You don't have to use nearly as much cornstarch as you do powdered sugar to roll out fondant. Are you letting your fondant rest overnight before using it? I used to make it at the same time I was decorating a cake, and it was always so sticky. But now after I make it, I let it rest overnight, and it helps so much with that.Shortening is really good to roll it out too!
I used to have the cracking problem, until I started putting a light coating of shortening on my hands as I knead the fondant, not too much, but just when it starts getting a little sticky, and I also put a light coat on my mat. SI never got sticky but I think it needs a little shortening kneaded in to stop the drying and cracking.

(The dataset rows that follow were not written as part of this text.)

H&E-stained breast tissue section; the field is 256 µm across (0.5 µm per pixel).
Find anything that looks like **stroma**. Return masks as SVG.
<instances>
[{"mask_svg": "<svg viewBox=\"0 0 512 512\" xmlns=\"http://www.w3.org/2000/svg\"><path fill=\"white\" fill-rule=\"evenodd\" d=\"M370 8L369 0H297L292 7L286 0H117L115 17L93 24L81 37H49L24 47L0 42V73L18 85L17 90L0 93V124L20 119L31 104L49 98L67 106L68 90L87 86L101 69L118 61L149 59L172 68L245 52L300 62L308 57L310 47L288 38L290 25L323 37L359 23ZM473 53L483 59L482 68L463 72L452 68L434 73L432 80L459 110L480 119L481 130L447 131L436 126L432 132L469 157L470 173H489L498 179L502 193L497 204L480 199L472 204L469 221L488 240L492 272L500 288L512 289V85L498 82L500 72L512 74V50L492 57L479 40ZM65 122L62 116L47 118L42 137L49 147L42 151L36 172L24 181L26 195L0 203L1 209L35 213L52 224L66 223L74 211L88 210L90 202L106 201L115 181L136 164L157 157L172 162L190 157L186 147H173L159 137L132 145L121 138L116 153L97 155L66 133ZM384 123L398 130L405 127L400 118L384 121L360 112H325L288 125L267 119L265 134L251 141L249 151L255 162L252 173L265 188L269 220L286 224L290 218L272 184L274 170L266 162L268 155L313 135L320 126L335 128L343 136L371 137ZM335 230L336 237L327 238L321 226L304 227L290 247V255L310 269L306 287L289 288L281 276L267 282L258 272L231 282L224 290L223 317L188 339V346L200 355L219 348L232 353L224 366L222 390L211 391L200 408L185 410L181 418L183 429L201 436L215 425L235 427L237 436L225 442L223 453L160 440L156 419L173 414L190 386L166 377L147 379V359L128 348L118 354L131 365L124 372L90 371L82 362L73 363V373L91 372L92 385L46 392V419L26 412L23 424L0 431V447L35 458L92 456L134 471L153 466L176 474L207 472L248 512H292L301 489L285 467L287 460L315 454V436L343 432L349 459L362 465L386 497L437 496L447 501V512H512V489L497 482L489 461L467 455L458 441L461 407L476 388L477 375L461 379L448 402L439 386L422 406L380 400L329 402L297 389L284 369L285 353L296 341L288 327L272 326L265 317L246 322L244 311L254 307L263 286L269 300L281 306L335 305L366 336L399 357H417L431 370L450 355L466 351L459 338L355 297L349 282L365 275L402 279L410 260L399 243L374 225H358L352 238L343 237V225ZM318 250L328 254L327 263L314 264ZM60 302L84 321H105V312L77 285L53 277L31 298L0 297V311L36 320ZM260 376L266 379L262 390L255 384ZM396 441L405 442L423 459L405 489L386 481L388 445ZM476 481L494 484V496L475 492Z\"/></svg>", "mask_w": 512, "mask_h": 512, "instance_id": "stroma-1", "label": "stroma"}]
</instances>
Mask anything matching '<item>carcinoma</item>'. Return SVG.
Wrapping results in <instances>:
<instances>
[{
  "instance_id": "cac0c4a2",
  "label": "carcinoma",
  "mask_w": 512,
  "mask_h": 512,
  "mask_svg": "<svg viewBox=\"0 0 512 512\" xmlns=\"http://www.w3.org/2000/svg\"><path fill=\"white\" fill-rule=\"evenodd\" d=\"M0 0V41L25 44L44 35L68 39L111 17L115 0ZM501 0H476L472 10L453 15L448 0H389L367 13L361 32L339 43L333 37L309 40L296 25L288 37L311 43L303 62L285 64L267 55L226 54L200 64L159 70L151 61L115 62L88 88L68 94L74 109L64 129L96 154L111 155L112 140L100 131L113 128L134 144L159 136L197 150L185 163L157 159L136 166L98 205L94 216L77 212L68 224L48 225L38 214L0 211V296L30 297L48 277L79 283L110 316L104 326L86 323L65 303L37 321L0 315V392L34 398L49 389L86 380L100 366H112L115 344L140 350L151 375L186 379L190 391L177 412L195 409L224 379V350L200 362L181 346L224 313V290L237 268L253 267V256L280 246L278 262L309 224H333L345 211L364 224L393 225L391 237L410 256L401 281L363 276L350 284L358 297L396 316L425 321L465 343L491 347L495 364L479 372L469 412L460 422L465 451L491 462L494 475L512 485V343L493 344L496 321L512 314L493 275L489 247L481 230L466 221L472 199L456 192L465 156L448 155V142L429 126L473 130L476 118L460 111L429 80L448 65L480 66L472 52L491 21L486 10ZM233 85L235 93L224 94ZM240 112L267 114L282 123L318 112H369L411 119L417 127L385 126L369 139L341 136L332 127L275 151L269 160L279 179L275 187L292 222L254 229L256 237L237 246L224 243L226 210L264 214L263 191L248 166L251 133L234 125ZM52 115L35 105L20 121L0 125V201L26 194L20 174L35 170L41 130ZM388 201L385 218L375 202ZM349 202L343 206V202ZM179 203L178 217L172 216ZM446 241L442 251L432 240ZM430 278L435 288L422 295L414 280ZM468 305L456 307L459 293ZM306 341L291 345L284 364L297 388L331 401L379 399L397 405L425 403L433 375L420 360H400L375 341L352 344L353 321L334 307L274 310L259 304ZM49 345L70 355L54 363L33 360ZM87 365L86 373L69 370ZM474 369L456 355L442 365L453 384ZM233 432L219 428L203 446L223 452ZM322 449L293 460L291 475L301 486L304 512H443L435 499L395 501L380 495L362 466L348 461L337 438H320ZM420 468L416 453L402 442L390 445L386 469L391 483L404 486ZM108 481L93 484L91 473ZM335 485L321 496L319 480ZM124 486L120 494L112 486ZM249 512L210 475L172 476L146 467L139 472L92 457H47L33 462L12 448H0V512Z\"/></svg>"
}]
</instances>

I used to have the cracking problem, until I started putting a light coating of shortening on my hands as I knead the fondant, not too much, but just when it starts getting a little sticky, and I also put a light coat on my mat. SI never got sticky but I think it needs a little shortening kneaded in to stop the drying and cracking.
I just bought my second tub of 20lb SI. The last two cakes I did out of this batch have been horrible. The fondant cracks right away and no matter what I try, it just looks bad. The previus tub I had I just loved never gave me a problem. As a PP mentioned maybe there is something different in the formula.
I used to never have a problem with SI, but lately certain colors seem to crack while I am still rolling it out...I do not use any ps or cs as I roll on a vinyl mat...maybe they reformulated??? You are not alone.. I can't tell you how many lbs have found their way into the garbage rather than on my cakes...
I bought satin ice for the first time and had high hopes and expectations, as I had read some really great things about it and because it meant that that I didn't have to make MMF. LoL. However, if you look at my the Jungle cake in my photos, you can see, especially on the top layer, how badly it cracked. It was just plain awful and that was at 2:30 in the morning! Yar. I just went with it, but I don't think that I will buy the Satin Ice to cover my cakes anymore.
The fondant turned out really good. I used Rhonda's mmf recipe. It was firm and elastic, yet it didn't droop when I lifted it. That's how I test the fondant now. I think this may be the recipe. Hope so. I used just a smidge of cornstarch and kept moving the fondant so it wouldn't stick. I actually could get my hands underneath and lift it on the cake. AND IT DIDN'T DROOP AND CRACK AT THE SIDES. ON THE FIRST TRY, YAY !!!!! It had a nice texture and I was so happy with it.
I have another couple of cakes this week and cross my fingers.....
Thanks so much. If I could just get this fondant part working, it will be so much easier.
The fondant I bought is crappy. I phoned and they said that maybe it just needed a little cornstarch, but that's not so. I guess 5 lbs will go to waste. I'm going to ask my daughter to help me post the pic.
I believe the SI formula has changed because i didn't have this kind of problem before. I had a similar situation with dawn's pastry topping where it melted very quickly and after several months passed by the topping stopped melting.